The investigation is part of a larger federal probe into the practices and patterns of the Phoenix Police Department. Homelessness advocate Elizabeth Venable, with Fund for Empowerment, said the news was a welcomed surprise.
“I’m happy that they are considering this a serious enough violation of federal law and civil rights to pursue it at this level,” she said.
The non-profit helps people experiencing homelessness to understand ordinances and laws so they can advocate for themselves.
Venable and a group of current and formerly unsheltered people had already planned to gather on Thursday at a downtown Phoenix homelessness encampment to distribute a guide for people who feel their rights are being violated by police in public spaces.
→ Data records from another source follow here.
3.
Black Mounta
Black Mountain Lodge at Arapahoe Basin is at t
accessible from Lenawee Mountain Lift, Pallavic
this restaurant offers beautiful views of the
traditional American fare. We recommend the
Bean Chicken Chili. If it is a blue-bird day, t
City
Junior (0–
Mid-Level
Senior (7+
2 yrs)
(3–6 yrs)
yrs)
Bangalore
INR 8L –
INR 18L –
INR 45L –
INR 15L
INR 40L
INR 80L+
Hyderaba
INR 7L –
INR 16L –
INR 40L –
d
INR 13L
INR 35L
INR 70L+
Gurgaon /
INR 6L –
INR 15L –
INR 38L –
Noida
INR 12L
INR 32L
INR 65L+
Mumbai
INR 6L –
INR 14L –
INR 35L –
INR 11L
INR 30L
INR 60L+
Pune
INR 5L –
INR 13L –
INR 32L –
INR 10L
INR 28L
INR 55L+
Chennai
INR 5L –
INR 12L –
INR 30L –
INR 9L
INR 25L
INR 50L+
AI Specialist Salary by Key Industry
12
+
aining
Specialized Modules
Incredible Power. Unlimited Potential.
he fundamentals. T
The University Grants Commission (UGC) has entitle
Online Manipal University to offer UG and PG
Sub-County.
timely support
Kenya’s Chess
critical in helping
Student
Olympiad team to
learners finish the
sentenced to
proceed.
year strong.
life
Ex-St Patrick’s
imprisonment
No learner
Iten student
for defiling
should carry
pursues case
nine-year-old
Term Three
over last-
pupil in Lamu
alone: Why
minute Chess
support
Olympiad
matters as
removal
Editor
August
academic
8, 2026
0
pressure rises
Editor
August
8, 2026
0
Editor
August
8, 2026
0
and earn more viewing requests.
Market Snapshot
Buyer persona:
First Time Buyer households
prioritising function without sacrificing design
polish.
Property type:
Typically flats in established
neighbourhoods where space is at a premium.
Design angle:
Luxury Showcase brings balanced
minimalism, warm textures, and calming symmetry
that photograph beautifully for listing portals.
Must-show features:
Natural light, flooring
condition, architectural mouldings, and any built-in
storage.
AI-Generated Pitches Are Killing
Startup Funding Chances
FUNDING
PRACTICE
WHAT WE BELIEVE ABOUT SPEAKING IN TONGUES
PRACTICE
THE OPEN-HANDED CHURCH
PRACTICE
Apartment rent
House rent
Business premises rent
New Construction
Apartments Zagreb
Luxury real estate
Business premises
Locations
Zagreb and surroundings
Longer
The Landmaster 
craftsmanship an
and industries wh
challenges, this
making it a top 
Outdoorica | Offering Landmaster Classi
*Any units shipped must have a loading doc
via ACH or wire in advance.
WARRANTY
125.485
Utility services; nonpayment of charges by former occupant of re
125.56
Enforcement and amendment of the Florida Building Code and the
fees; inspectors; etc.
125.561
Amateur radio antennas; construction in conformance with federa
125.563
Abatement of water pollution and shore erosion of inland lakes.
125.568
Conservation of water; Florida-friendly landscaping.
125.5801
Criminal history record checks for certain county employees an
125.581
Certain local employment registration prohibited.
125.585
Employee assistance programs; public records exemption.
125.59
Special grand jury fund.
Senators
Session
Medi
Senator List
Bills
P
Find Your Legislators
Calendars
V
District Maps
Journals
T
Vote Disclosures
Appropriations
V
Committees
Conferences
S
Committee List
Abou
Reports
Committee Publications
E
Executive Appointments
Friends Faith Kerns and Frank Urban joined Venable. They were able to gain housing within the last year through Community Bridges but said they had their things confiscated and thrown away by police repeatedly when they lived on the streets.
“When the cops are here that’s it. If they tell you to go, you go without your stuff,” Kerns said.
Urban said during police sweeps he’s lost everything. “Birth Certificate, clothing, blankets, sleeping bags. You name it it was taken,” he said.
During Thursday’s announcement, Assistant Attorney General Kristen Clarke said investigators would be looking into potential violations of the Fourth and Fourteenth amendments of the Constitution. They concern property rights and due process respectively.
In a press conference following the DOJ announcement Phoenix City Manager Ed Zuercher echoed a sentiment from Attorney General Garland and acknowledged that police are not equipped to deal with social issues.
“Police by default end up as the primary responders for those experiencing a mental or behavioral health crisis for homelessness. It is always our responsibility to treat people well, with dignity and respect. And this cannot solely be a police responsibility.”
Zuercher also pointed out that in its most recent budget the City of Phoenix set aside $15 million dollars to hire crisis experts to relieve police of those duties. He said he expects the program to be running within 12 months.
Kerns said it’s past time for changes in how people experiencing homelessness are treated.
“They’ve (police) been going about this the wrong way for ages now and thinking they can get away,” she said.